TASK DETAILS:
Render the records from their beginning through the line containing "v(341.81, 119.56) *", inclusive, as a Markdown table with the columns Row and Line, numbering each row and omitting blank lines.

RECORDS FOR THIS EXERCISE:
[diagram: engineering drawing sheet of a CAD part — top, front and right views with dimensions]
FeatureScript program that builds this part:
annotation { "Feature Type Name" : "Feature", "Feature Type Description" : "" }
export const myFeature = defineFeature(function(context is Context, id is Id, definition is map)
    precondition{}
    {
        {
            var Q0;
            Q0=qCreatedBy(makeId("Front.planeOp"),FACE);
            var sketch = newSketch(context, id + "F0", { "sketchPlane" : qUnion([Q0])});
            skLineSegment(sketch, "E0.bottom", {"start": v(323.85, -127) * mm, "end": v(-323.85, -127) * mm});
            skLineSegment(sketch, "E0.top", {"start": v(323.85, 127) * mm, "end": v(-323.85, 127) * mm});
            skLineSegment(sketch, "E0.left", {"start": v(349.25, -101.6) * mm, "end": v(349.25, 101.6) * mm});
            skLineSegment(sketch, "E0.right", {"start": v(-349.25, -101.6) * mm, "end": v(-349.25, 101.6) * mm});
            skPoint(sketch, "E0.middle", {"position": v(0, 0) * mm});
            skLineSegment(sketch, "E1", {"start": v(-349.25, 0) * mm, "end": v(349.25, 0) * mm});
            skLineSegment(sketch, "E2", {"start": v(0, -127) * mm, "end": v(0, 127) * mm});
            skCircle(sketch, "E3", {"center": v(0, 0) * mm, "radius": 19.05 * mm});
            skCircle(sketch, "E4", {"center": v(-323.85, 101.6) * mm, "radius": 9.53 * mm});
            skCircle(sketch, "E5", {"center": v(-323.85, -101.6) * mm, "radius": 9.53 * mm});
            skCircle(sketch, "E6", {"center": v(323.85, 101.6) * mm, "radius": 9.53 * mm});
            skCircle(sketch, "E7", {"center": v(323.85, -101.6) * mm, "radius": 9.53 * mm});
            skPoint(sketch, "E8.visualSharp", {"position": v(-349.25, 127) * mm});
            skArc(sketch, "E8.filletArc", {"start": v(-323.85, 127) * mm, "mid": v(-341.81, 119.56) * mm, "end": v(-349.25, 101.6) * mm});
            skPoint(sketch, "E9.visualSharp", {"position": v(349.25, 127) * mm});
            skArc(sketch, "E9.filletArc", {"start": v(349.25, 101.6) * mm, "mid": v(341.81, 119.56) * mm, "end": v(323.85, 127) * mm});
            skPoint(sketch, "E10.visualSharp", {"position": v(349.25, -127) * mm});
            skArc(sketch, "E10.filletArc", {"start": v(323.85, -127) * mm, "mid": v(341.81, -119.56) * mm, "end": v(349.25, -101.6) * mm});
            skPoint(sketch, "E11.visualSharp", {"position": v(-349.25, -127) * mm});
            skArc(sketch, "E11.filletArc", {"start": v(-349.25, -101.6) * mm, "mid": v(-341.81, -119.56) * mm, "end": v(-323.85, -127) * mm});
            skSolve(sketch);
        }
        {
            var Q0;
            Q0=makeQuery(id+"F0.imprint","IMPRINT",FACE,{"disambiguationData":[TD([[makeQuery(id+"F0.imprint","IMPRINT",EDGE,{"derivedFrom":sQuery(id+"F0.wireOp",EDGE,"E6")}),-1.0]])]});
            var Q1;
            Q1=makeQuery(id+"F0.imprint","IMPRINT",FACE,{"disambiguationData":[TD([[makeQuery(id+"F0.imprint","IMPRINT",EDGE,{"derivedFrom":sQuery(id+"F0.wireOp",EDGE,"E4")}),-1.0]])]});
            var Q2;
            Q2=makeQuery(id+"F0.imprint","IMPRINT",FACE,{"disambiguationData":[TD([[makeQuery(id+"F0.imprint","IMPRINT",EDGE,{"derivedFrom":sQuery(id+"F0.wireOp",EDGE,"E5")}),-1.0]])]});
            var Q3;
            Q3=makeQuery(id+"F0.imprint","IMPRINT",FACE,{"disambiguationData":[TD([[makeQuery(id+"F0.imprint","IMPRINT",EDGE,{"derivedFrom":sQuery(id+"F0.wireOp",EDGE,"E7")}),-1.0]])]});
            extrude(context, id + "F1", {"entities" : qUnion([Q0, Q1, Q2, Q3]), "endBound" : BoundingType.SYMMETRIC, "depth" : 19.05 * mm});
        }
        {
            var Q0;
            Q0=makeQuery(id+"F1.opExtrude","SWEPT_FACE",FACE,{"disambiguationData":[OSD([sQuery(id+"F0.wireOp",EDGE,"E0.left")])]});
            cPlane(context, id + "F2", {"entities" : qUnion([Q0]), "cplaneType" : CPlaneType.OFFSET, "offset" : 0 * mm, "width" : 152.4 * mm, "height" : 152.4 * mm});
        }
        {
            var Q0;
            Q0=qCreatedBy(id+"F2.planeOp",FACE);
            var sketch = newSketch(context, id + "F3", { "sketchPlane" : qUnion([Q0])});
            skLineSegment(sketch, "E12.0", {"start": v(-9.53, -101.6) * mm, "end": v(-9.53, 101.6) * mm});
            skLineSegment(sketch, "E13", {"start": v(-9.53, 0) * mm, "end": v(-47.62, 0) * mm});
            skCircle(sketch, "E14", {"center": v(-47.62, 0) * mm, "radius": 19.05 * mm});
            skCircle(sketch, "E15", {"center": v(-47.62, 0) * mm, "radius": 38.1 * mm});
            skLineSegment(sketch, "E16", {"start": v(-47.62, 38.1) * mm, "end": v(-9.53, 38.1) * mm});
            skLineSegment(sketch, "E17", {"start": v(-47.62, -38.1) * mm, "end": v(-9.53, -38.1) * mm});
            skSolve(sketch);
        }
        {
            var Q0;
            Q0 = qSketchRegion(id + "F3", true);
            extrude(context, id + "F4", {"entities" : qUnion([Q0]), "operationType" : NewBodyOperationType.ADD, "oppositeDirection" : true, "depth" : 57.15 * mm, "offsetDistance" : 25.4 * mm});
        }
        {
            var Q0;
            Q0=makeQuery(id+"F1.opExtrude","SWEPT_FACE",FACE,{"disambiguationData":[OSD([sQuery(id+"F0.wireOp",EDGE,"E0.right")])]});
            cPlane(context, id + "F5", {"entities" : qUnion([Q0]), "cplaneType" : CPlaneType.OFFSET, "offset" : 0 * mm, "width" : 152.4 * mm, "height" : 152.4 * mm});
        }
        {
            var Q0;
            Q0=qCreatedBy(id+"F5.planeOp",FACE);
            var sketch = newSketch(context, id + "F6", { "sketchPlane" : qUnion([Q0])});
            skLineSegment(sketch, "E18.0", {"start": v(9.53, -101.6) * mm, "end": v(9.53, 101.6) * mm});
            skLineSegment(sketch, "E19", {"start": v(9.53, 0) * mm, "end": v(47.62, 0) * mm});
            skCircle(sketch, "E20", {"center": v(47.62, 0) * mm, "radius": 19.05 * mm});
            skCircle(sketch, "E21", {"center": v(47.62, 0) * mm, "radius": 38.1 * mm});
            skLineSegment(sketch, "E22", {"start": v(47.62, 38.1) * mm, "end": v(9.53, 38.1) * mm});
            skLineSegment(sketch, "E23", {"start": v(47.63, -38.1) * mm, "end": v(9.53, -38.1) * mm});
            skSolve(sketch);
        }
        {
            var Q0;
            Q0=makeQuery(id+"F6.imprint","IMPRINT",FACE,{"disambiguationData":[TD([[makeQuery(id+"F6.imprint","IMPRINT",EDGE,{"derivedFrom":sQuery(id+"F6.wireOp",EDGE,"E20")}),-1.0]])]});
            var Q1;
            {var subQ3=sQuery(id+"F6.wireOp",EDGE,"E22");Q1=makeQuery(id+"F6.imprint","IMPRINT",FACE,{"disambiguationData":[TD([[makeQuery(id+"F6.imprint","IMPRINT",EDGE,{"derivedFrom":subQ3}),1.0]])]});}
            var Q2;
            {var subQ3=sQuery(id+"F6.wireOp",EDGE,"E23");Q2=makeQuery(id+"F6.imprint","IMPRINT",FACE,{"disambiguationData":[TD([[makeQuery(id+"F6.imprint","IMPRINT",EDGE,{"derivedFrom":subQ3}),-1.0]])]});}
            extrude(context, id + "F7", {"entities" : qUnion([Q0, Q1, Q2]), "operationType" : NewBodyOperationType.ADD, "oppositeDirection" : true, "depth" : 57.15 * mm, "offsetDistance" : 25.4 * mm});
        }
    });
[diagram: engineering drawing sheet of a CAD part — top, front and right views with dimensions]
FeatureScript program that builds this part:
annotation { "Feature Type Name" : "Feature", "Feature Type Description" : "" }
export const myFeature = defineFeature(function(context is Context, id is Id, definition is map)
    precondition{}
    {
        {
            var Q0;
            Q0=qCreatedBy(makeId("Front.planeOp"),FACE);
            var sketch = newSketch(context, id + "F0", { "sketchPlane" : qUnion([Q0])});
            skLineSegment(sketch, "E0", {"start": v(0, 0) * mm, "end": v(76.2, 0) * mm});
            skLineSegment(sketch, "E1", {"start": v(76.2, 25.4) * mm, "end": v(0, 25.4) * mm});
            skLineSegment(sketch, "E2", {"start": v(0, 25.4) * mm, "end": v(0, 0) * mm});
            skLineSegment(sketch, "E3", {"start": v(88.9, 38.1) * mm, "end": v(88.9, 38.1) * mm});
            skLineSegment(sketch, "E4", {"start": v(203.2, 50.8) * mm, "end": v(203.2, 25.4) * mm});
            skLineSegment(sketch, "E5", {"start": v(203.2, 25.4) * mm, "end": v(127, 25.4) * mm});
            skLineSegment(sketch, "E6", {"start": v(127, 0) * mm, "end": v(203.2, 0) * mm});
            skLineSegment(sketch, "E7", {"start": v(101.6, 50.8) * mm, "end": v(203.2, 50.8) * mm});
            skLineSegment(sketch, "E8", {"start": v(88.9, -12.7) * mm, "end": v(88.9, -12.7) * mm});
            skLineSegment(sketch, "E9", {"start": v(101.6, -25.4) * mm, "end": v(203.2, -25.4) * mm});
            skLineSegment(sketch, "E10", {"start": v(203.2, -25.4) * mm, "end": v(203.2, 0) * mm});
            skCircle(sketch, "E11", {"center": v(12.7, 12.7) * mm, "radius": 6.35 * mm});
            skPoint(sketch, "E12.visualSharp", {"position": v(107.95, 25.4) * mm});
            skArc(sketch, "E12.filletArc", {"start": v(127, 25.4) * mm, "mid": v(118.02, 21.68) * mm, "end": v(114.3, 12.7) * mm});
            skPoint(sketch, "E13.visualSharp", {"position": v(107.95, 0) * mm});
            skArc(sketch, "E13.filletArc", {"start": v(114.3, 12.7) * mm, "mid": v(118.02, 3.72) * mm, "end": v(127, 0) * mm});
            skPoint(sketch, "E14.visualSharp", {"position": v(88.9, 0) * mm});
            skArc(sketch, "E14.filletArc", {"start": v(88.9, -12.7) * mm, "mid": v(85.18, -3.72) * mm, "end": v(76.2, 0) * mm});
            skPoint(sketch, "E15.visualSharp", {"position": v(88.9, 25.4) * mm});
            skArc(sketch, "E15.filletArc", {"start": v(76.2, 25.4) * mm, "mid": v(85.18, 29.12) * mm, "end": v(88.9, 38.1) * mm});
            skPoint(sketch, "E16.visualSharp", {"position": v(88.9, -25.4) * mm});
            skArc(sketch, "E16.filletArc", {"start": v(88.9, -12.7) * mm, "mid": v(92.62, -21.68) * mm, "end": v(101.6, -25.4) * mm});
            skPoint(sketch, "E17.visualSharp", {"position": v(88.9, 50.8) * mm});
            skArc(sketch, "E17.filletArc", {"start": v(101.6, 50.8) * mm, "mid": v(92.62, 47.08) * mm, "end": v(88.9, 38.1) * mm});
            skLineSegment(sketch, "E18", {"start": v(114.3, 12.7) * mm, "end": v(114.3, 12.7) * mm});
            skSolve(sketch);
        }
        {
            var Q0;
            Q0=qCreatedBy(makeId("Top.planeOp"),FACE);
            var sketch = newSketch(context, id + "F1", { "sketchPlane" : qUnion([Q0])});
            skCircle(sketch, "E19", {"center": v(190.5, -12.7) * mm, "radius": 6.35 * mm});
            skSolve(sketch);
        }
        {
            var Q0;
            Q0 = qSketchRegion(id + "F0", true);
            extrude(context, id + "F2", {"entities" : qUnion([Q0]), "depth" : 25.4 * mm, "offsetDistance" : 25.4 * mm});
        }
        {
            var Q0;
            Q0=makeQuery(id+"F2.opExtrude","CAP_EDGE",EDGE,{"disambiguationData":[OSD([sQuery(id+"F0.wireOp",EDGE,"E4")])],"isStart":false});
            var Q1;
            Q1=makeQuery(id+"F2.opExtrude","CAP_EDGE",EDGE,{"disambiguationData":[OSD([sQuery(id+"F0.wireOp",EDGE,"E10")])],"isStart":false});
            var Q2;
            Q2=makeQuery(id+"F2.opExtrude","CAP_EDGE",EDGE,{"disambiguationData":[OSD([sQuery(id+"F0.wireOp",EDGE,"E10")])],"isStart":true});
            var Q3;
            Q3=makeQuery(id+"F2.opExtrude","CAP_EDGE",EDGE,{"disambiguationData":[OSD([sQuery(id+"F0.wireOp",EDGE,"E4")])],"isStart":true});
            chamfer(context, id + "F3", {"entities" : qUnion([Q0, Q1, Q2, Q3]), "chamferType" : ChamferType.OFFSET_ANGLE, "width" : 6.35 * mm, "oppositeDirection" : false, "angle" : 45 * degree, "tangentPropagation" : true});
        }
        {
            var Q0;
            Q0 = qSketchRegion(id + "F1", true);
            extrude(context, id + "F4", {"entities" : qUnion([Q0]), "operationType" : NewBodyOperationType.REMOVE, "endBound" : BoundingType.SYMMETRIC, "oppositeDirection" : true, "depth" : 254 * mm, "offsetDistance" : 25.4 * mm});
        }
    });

WRITTEN SOLUTION:
| Row | Line |
|---|---|
| 1 | [diagram: engineering drawing sheet of a CAD part — top, front and right views with dimensions] |
| 2 | FeatureScript program that builds this part: |
| 3 | annotation { "Feature Type Name" : "Feature", "Feature Type Description" : "" } |
| 4 | export const myFeature = defineFeature(function(context is Context, id is Id, definition is map) |
| 5 |     precondition{} |
| 6 |     { |
| 7 |         { |
| 8 |             var Q0; |
| 9 |             Q0=qCreatedBy(makeId("Front.planeOp"),FACE); |
| 10 |             var sketch = newSketch(context, id + "F0", { "sketchPlane" : qUnion([Q0])}); |
| 11 |             skLineSegment(sketch, "E0.bottom", {"start": v(323.85, -127) * mm, "end": v(-323.85, -127) * mm}); |
| 12 |             skLineSegment(sketch, "E0.top", {"start": v(323.85, 127) * mm, "end": v(-323.85, 127) * mm}); |
| 13 |             skLineSegment(sketch, "E0.left", {"start": v(349.25, -101.6) * mm, "end": v(349.25, 101.6) * mm}); |
| 14 |             skLineSegment(sketch, "E0.right", {"start": v(-349.25, -101.6) * mm, "end": v(-349.25, 101.6) * mm}); |
| 15 |             skPoint(sketch, "E0.middle", {"position": v(0, 0) * mm}); |
| 16 |             skLineSegment(sketch, "E1", {"start": v(-349.25, 0) * mm, "end": v(349.25, 0) * mm}); |
| 17 |             skLineSegment(sketch, "E2", {"start": v(0, -127) * mm, "end": v(0, 127) * mm}); |
| 18 |             skCircle(sketch, "E3", {"center": v(0, 0) * mm, "radius": 19.05 * mm}); |
| 19 |             skCircle(sketch, "E4", {"center": v(-323.85, 101.6) * mm, "radius": 9.53 * mm}); |
| 20 |             skCircle(sketch, "E5", {"center": v(-323.85, -101.6) * mm, "radius": 9.53 * mm}); |
| 21 |             skCircle(sketch, "E6", {"center": v(323.85, 101.6) * mm, "radius": 9.53 * mm}); |
| 22 |             skCircle(sketch, "E7", {"center": v(323.85, -101.6) * mm, "radius": 9.53 * mm}); |
| 23 |             skPoint(sketch, "E8.visualSharp", {"position": v(-349.25, 127) * mm}); |
| 24 |             skArc(sketch, "E8.filletArc", {"start": v(-323.85, 127) * mm, "mid": v(-341.81, 119.56) * mm, "end": v(-349.25, 101.6) * mm}); |
| 25 |             skPoint(sketch, "E9.visualSharp", {"position": v(349.25, 127) * mm}); |
| 26 |             skArc(sketch, "E9.filletArc", {"start": v(349.25, 101.6) * mm, "mid": v(341.81, 119.56) * mm, "end": v(323.85, 127) * mm}); |